Member of 4th National Assembly
- In office 1965–1969
- Preceded by: Begum Serajunnesa Choudhury
- Constituency: NE-78 (Women’s Constituency III)

Personal details
- Born: 18 April 1936 Murshidabad, Bengal Province, British India
- Died: 15 November 2013 (aged 77) Dhaka, Bangladesh
- Party: Bangladesh Nationalist Party; Islami Jatiya Oikya Front;
- Spouse: Mohammad Abul Faiz
- Parent: Syed Badrudduja (father);
- Relatives: Syeda Sakina Islam (sister) Syed Ashraf Ali (brother)

= Syeda Razia Faiz =

Bangladeshi politician (1936–2013)

Syeda Razia Faiz (18 April 1936 – 15 November 2013) was a prominent Bangladeshi politician and government minister. She served as a member of the National Assembly of Pakistan in the 1960s. In 1979, she became the first (and only) woman to be elected as one of 300 members of the Jatiya Sangsad (Parliament of Bangladesh). She was also Minister of Women and Children’s Affairs during the Ershad regime.

==Early life and family==
Faiz was born on 18 April 1936 into a Bengali Muslim family of Syeds from the village of Talibpur in Murshidabad. Her father, Syed Badrudduja, was a mayor of Kolkata and a member of the Bengal Legislative Assembly and India's Lok Sabha.

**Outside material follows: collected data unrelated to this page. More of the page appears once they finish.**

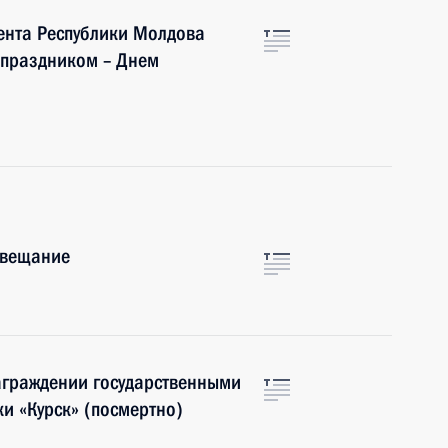
ента Республики Молдова
 праздником – Днем
овещание
аграждении государственными
и «Курск» (посмертно)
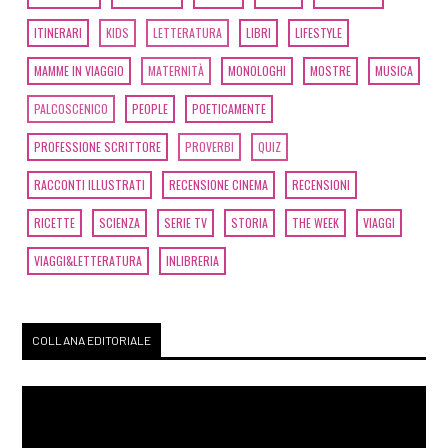
ITINERARI
KIDS
LETTERATURA
LIBRI
LIFESTYLE
MAMME IN VIAGGIO
MATERNITÀ
MONOLOGHI
MOSTRE
MUSICA
PALCOSCENICO
PEOPLE
POETICAMENTE
PROFESSIONE SCRITTORE
PROVERBI
QUIZ
RACCONTI ILLUSTRATI
RECENSIONE CINEMA
RECENSIONI
RICETTE
SCIENZA
SERIE TV
STORIA
THE WEEK
VIAGGI
VIAGGI&LETTERATURA
INLIBRERIA
COLLANA EDITORIALE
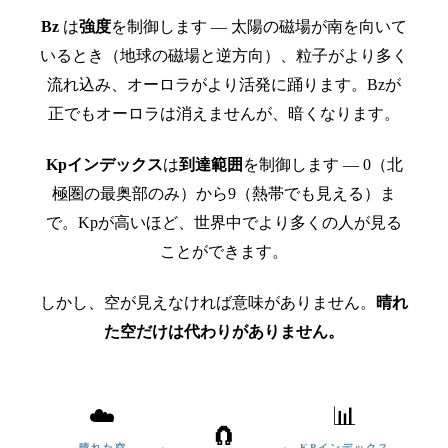
Bz
は
強度
を制御します — 太陽の磁場が南を向いて
いるとき（地球の磁場と逆方向）、粒子がより多く
流れ込み、オーロラがより活発に踊ります。Bzが
正でもオーロラは消えませんが、暗くなります。
Kpインデックス
は
到達範囲
を制御します — 0（北
極圏の最奥部のみ）から9（熱帯でも見える）ま
で。Kpが高いほど、世界中でより多くの人が見る
ことができます。
しかし、空が見えなければ意味がありません。
晴れ
た空だけは代わりがありません。
☁️
📊
🧲
晴れた空
KPインデックス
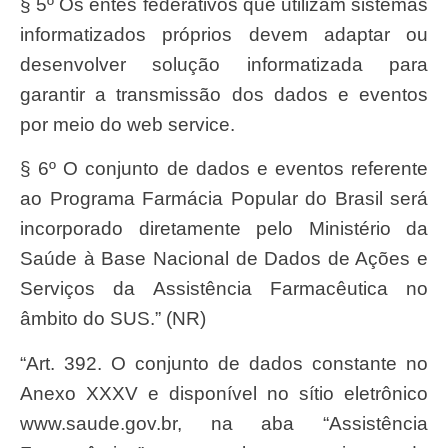
§ 5º Os entes federativos que utilizam sistemas
informatizados próprios devem adaptar ou
desenvolver solução informatizada para
garantir a transmissão dos dados e eventos
por meio do web service.
§ 6º O conjunto de dados e eventos referente
ao Programa Farmácia Popular do Brasil será
incorporado diretamente pelo Ministério da
Saúde à Base Nacional de Dados de Ações e
Serviços da Assistência Farmacêutica no
âmbito do SUS.” (NR)
“Art. 392. O conjunto de dados constante no
Anexo XXXV e disponível no sítio eletrônico
www.saude.gov.br, na aba “Assistência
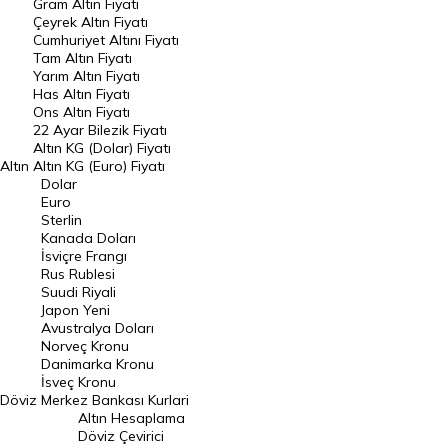
Gram Altın Fiyatı
Raporlar
Çeyrek Altın Fiyatı
Endeksler
Cumhuriyet Altını Fiyatı
Tam Altın Fiyatı
Yarım Altın Fiyatı
DÖVİZ
Has Altın Fiyatı
Ons Altın Fiyatı
Döviz Kuru
22 Ayar Bilezik Fiyatı
Dolar Kuru
Altın KG (Dolar) Fiyatı
Altın
Altın KG (Euro) Fiyatı
Euro Kuru
Dolar
Euro
Pound Kuru
Sterlin
Kanada Doları
Frank Kuru
İsviçre Frangı
Riyal Kuru
Rus Rublesi
Suudi Riyali
Avustralya Doları
Japon Yeni
Avustralya Doları
Danimarka Kronu Kuru
Norveç Kronu
Danimarka Kronu
Kanada Doları Kuru
İsveç Kronu
Döviz
Merkez Bankası Kurlari
Norveç Kronu Kuru
Altın Hesaplama
İsveç Kronu Kuru
Döviz Çevirici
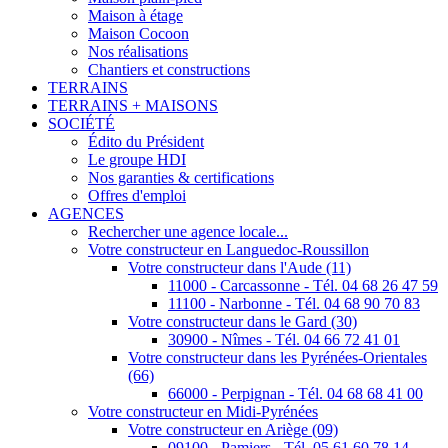
Maison à étage
Maison Cocoon
Nos réalisations
Chantiers et constructions
TERRAINS
TERRAINS + MAISONS
SOCIÉTÉ
Édito du Président
Le groupe HDI
Nos garanties & certifications
Offres d'emploi
AGENCES
Rechercher une agence locale...
Votre constructeur en Languedoc-Roussillon
Votre constructeur dans l'Aude (11)
11000 - Carcassonne - Tél. 04 68 26 47 59
11100 - Narbonne - Tél. 04 68 90 70 83
Votre constructeur dans le Gard (30)
30900 - Nîmes - Tél. 04 66 72 41 01
Votre constructeur dans les Pyrénées-Orientales
(66)
66000 - Perpignan - Tél. 04 68 68 41 00
Votre constructeur en Midi-Pyrénées
Votre constructeur en Ariège (09)
09100 - Pamiers - Tél. 05 61 60 78 14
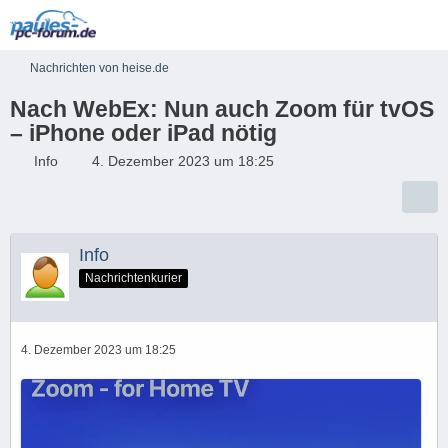
Nachrichten von heise.de
Nach WebEx: Nun auch Zoom für tvOS
– iPhone oder iPad nötig
Info
4. Dezember 2023 um 18:25
Info
Nachrichtenkurier
4. Dezember 2023 um 18:25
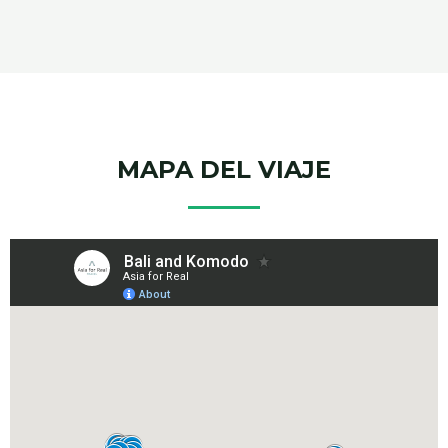
MAPA DEL VIAJE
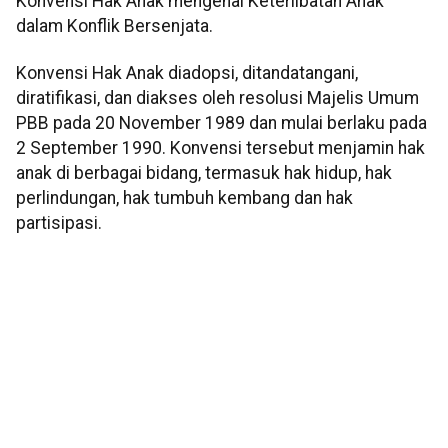
Konvensi Hak Anak mengenai Keterlibatan Anak
dalam Konflik Bersenjata.
Konvensi Hak Anak diadopsi, ditandatangani,
diratifikasi, dan diakses oleh resolusi Majelis Umum
PBB pada 20 November 1989 dan mulai berlaku pada
2 September 1990. Konvensi tersebut menjamin hak
anak di berbagai bidang, termasuk hak hidup, hak
perlindungan, hak tumbuh kembang dan hak
partisipasi.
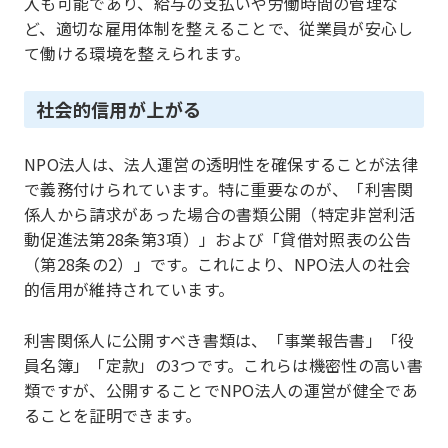
入も可能であり、給与の支払いや労働時間の管理な
ど、適切な雇用体制を整えることで、従業員が安心し
て働ける環境を整えられます。
社会的信用が上がる
NPO法人は、法人運営の透明性を確保することが法律
で義務付けられています。特に重要なのが、「利害関
係人から請求があった場合の書類公開（特定非営利活
動促進法第28条第3項）」および「貸借対照表の公告
（第28条の2）」です。これにより、NPO法人の社会
的信用が維持されています。
利害関係人に公開すべき書類は、「事業報告書」「役
員名簿」「定款」の3つです。これらは機密性の高い書
類ですが、公開することでNPO法人の運営が健全であ
ることを証明できます。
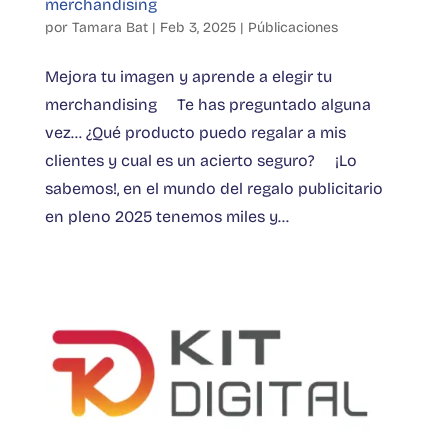
merchandising
por
Tamara Bat
|
Feb 3, 2025
|
Públicaciones
Mejora tu imagen y aprende a elegir tu
merchandising Te has preguntado alguna
vez… ¿Qué producto puedo regalar a mis
clientes y cual es un acierto seguro? ¡Lo
sabemos!, en el mundo del regalo publicitario
en pleno 2025 tenemos miles y...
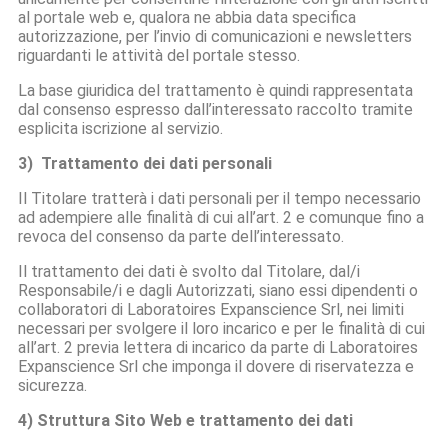
al portale web e, qualora ne abbia data specifica
autorizzazione, per l’invio di comunicazioni e newsletters
riguardanti le attività del portale stesso.
La base giuridica del trattamento è quindi rappresentata
dal consenso espresso dall’interessato raccolto tramite
esplicita iscrizione al servizio.
3) Trattamento dei dati personali
Il Titolare tratterà i dati personali per il tempo necessario
ad adempiere alle finalità di cui all’art. 2 e comunque fino a
revoca del consenso da parte dell’interessato.
Il trattamento dei dati è svolto dal Titolare, dal/i
Responsabile/i e dagli Autorizzati, siano essi dipendenti o
collaboratori di Laboratoires Expanscience Srl, nei limiti
necessari per svolgere il loro incarico e per le finalità di cui
all’art. 2 previa lettera di incarico da parte di Laboratoires
Expanscience Srl che imponga il dovere di riservatezza e
sicurezza.
4) Struttura Sito Web e trattamento dei dati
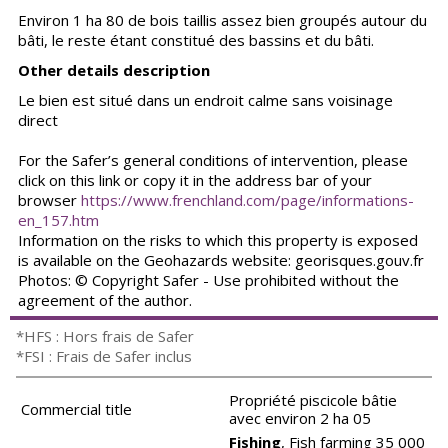
Environ 1 ha 80 de bois taillis assez bien groupés autour du
bâti, le reste étant constitué des bassins et du bâti.
Other details description
Le bien est situé dans un endroit calme sans voisinage
direct
For the Safer’s general conditions of intervention, please
click on this link or copy it in the address bar of your
browser
https://www.frenchland.com/page/informations-
en_157.htm
Information on the risks to which this property is exposed
is available on the Geohazards website: georisques.gouv.fr
Photos: © Copyright Safer - Use prohibited without the
agreement of the author.
*HFS : Hors frais de Safer
*FSI : Frais de Safer inclus
Propriété piscicole bâtie
Commercial title
avec environ 2 ha 05
Fishing
, Fish farming 35 000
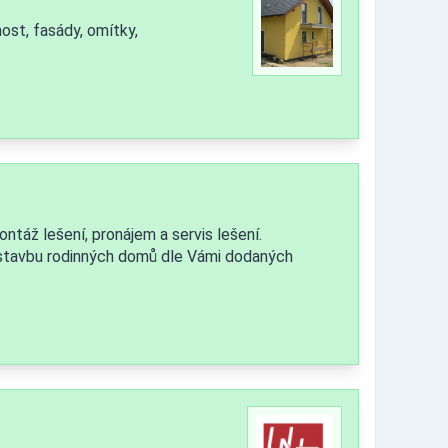
st, fasády, omítky,
táž lešení, pronájem a servis lešení.
é stavbu rodinných domů dle Vámi dodaných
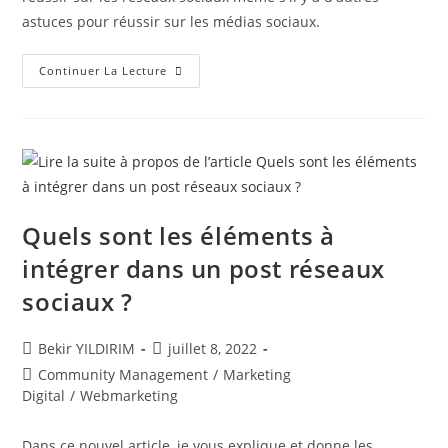
astuces pour réussir sur les médias sociaux.
7
Continuer La Lecture
Conseils
Pour
Réussir
Sur
Les
Réseaux
Sociaux
Quels sont les éléments à
intégrer dans un post réseaux
sociaux ?
Auteur/autrice
Publication
Bekir YILDIRIM
juillet 8, 2022
de
publiée :
Post
Community Management
/
Marketing
la
category:
Digital
/
Webmarketing
publication :
Dans ce nouvel article, je vous explique et donne les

Meanwhile, her sister Syeda Sakina Islam, was among the 30 nominated members for reserved women’s seats (a quota for the party which holds the majority) in the same national parliament.

==Career==
Faiz was elected to the Pakistan National Assembly in the 1960s under President Ayub Khan, representing the country on a number of delegations overseas, demonstrating a unique moment in history where she was a Pakistani stateswoman concurrently to her father’s membership of India’s Lok Sabha.

During the Bangladesh Liberation War she was also part of the Pakistani delegation to the United Nations. She was placed under house arrest in Bangladesh after its independence.

In 1979, Faiz was elected from the former constituency of Abdus Sabur Khan to Bangladesh's Parliament. She was the first female elected member of parliament in Bangladesh. In 1989, she was appointed as the minister for women and social welfare during the regime of Hussain Muhammad Ershad. Later, she served as the Vice President of the Bangladesh Nationalist Party until her death.

==Personal life and death==
Faiz was married to Mohammad Abul Faiz, chairman of Petrobangla. They had a daughter, Fawzia Alam, and two sons, Osman Ershad Faiz and Aman Ashraf Faiz. She died on 15 November 2013.